Filters and parameters
Use these filters at the top of the page to choose the data you want to view:
| Field | Value |
|---|
| Data Source | The Prometheus data source selector. |
| Region | The region(s) to view. Supports multi-select. |
| Org | The cluster organization(s) to view. Supports multi-select. |
| Cluster | The specific Kubernetes cluster(s) to view. Supports multi-select. |
Set the time range and refresh rate parameters at the top-right of the page. The default time range is 1 hour.
Panel descriptions
SUNK Alerts
The SUNK Alerts section displays active alerts across all monitored SUNK infrastructure.
| Panel | Description |
|---|
| SUNK Alerts Timeline | A time-series graph showing when alerts fired. Each line represents an alert grouped by alertname, region, cluster_org, and cluster. |
| SUNK Alerts Table (Instant) | A table showing all currently firing SUNK alerts. Includes alertname, severity, team, region, cluster_org, cluster, namespace, node, nodeset, and pod information. Namespace, node, and pod values link to detailed dashboards. |
The SUNK Alerts Table provides clickable links to drill down into the specific Slurm Cluster Dashboard view for each alert, allowing you to investigate the context around firing alerts. You can also click node values to view Node Details or pod values to access the Pod Inspector for detailed troubleshooting.
Slurm Jobs
The Slurm Jobs section displays running Slurm job distribution.
| Panel | Description |
|---|
| Largest Job by Nodes | A donut chart showing the top 10 largest running jobs by node count.

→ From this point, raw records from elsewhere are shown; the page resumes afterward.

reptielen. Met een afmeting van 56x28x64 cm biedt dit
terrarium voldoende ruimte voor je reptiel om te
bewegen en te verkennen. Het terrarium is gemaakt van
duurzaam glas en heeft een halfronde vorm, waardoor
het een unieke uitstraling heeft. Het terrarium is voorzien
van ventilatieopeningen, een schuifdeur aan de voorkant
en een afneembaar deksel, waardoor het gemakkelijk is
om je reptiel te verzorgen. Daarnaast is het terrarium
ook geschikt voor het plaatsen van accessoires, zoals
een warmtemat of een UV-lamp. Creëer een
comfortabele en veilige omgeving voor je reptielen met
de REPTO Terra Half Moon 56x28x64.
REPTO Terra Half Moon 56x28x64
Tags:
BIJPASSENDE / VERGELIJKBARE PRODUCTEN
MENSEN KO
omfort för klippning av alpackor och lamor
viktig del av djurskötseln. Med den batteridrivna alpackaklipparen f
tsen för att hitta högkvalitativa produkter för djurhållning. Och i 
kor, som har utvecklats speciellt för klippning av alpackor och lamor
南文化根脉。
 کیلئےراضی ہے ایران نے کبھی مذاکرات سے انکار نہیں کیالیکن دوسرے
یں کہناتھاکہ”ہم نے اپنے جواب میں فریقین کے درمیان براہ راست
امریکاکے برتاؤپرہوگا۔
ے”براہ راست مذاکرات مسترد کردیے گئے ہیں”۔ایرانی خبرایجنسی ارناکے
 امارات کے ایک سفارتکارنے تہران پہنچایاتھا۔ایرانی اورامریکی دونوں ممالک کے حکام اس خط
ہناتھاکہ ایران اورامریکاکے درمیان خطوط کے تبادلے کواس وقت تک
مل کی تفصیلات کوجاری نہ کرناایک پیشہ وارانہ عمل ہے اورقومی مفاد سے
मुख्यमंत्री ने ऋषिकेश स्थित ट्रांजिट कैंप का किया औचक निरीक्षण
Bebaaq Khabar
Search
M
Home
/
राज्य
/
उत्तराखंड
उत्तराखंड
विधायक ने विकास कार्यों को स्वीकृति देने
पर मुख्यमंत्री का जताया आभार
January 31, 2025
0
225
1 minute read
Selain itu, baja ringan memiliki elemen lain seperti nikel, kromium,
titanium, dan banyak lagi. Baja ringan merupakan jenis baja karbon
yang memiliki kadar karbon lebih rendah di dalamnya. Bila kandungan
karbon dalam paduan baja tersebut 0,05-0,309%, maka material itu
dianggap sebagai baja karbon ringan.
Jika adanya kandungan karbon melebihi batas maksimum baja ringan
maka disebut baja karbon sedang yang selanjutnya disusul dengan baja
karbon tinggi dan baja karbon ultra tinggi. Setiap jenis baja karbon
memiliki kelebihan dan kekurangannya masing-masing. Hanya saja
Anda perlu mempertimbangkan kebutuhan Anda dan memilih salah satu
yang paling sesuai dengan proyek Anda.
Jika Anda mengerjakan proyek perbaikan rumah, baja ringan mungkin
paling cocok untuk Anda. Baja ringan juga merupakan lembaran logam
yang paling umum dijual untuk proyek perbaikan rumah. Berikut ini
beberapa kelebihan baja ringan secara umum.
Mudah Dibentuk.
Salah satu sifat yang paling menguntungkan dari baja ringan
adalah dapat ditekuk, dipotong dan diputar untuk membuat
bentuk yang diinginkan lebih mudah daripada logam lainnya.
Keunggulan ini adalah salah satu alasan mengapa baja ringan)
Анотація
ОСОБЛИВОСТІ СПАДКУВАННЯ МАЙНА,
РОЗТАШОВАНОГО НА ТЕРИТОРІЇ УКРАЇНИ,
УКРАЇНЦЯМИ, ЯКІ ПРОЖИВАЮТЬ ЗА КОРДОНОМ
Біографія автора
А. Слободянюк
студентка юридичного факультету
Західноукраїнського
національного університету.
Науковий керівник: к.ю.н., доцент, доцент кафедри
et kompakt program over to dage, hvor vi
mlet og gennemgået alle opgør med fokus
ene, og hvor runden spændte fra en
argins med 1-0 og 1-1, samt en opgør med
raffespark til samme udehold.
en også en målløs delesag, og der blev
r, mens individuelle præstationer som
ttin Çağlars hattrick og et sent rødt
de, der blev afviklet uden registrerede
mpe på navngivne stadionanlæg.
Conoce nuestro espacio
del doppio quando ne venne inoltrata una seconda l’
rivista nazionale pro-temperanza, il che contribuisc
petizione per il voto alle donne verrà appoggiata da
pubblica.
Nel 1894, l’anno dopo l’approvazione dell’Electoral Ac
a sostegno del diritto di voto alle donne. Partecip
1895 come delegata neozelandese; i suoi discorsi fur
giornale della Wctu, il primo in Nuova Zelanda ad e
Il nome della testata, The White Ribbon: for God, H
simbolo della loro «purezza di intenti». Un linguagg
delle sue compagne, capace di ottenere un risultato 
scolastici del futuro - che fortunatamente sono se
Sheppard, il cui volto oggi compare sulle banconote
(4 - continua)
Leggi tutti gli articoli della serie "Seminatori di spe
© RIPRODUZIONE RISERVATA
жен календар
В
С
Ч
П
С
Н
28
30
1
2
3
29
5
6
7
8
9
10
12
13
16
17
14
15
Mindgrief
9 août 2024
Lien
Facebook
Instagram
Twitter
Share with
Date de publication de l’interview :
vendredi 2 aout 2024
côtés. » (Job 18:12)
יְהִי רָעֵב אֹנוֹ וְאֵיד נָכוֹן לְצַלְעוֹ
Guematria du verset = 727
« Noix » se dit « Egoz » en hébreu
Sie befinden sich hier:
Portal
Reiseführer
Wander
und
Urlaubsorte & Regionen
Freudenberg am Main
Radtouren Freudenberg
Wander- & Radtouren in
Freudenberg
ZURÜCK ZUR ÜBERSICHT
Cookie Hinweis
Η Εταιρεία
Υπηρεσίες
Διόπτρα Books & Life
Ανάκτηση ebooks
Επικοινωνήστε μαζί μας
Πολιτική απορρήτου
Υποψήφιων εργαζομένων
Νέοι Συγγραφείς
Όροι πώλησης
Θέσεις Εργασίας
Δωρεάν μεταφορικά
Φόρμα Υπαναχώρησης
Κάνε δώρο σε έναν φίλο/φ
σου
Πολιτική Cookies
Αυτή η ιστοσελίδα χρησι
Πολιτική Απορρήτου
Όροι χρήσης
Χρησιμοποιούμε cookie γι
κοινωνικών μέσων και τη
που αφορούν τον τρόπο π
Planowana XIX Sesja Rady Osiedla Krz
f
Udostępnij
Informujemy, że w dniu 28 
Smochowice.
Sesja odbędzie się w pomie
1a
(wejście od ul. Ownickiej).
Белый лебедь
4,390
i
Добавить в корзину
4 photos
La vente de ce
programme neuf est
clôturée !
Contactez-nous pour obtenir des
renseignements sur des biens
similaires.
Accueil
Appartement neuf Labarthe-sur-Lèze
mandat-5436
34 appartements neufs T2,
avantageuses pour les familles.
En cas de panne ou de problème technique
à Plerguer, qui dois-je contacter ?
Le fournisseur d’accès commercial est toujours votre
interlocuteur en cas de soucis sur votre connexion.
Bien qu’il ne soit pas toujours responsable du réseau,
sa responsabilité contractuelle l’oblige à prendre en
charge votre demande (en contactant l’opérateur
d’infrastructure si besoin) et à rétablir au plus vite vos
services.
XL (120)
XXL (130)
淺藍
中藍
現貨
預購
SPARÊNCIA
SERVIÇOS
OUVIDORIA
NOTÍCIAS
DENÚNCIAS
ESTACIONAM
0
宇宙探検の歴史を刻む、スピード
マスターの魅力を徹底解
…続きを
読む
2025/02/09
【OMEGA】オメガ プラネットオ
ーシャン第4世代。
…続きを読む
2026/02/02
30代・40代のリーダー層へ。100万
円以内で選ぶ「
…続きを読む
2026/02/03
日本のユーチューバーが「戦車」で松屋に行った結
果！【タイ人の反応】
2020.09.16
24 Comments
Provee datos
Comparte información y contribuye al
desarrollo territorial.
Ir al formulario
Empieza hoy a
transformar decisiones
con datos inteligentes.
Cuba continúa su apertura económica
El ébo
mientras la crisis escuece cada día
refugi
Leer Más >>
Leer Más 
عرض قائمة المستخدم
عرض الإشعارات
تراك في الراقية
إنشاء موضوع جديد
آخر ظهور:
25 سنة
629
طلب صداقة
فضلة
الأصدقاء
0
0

Clicking on a slice navigates to the Slurm Job Metrics dashboard. |
Software Versions
The Software Versions section displays version distribution across the SUNK infrastructure.
| Panel | Description |
|---|
| SUNK Versions Piechart | A donut chart showing SUNK version distribution across syncer containers. |
| SUNK Versions Table | A table listing SUNK versions by region, cluster_org, cluster, and namespace with node counts. |
| SUNK Operator Versions | A donut chart showing SUNK Operator (controller-manager) version distribution. |
| SUNK Operator Versions Table | A table listing SUNK Operator (controller-manager) versions by region, cluster_org, and cluster with node counts. |
| CUDA Versions Piechart | A donut chart showing CUDA version distribution across slurmd containers. |
| CUDA Versions Table | A table listing CUDA versions by region, cluster_org, cluster, and namespace with node counts. |
| OS Versions Piechart | A donut chart showing Ubuntu OS version distribution across SUNK daemon containers. |
| OS Versions Table | A table listing OS versions by region, cluster_org, cluster, and namespace with node counts. |
The SUNK Versions panels provide visibility into which version each cluster is using across your infrastructure. The piechart shows the distribution at a glance, while the table lets you see exactly which clusters are running specific versions, making it easier to plan and coordinate upgrades.
The CUDA Versions panels display CUDA version distribution across all slurmd containers. Use these panels to track which CUDA versions your clusters are using and plan upgrades across your infrastructure.
Control Plane Health
The Control Plane Health section displays SUNK control plane component status.
| Panel | Description |
|---|
| Control Plane Restart Counters | A time-series graph showing restart count increases for control plane containers (scheduler, slurmctld, slurmdbd, slurmrestd, syncer, mysql) over time. |
| Control Plane Readiness Status (Instant) | A table showing the current ready state of control plane pods. Includes Container, Pod, Status (Ready/Not Ready), region, cluster_org, cluster, namespace, and a link to view pod logs in Loki. |
The Control Plane Readiness Status table displays the current ready state of all control plane components. You can drill down into individual pods via the Pod Inspector or access Loki logs directly from the table to troubleshoot any control plane components.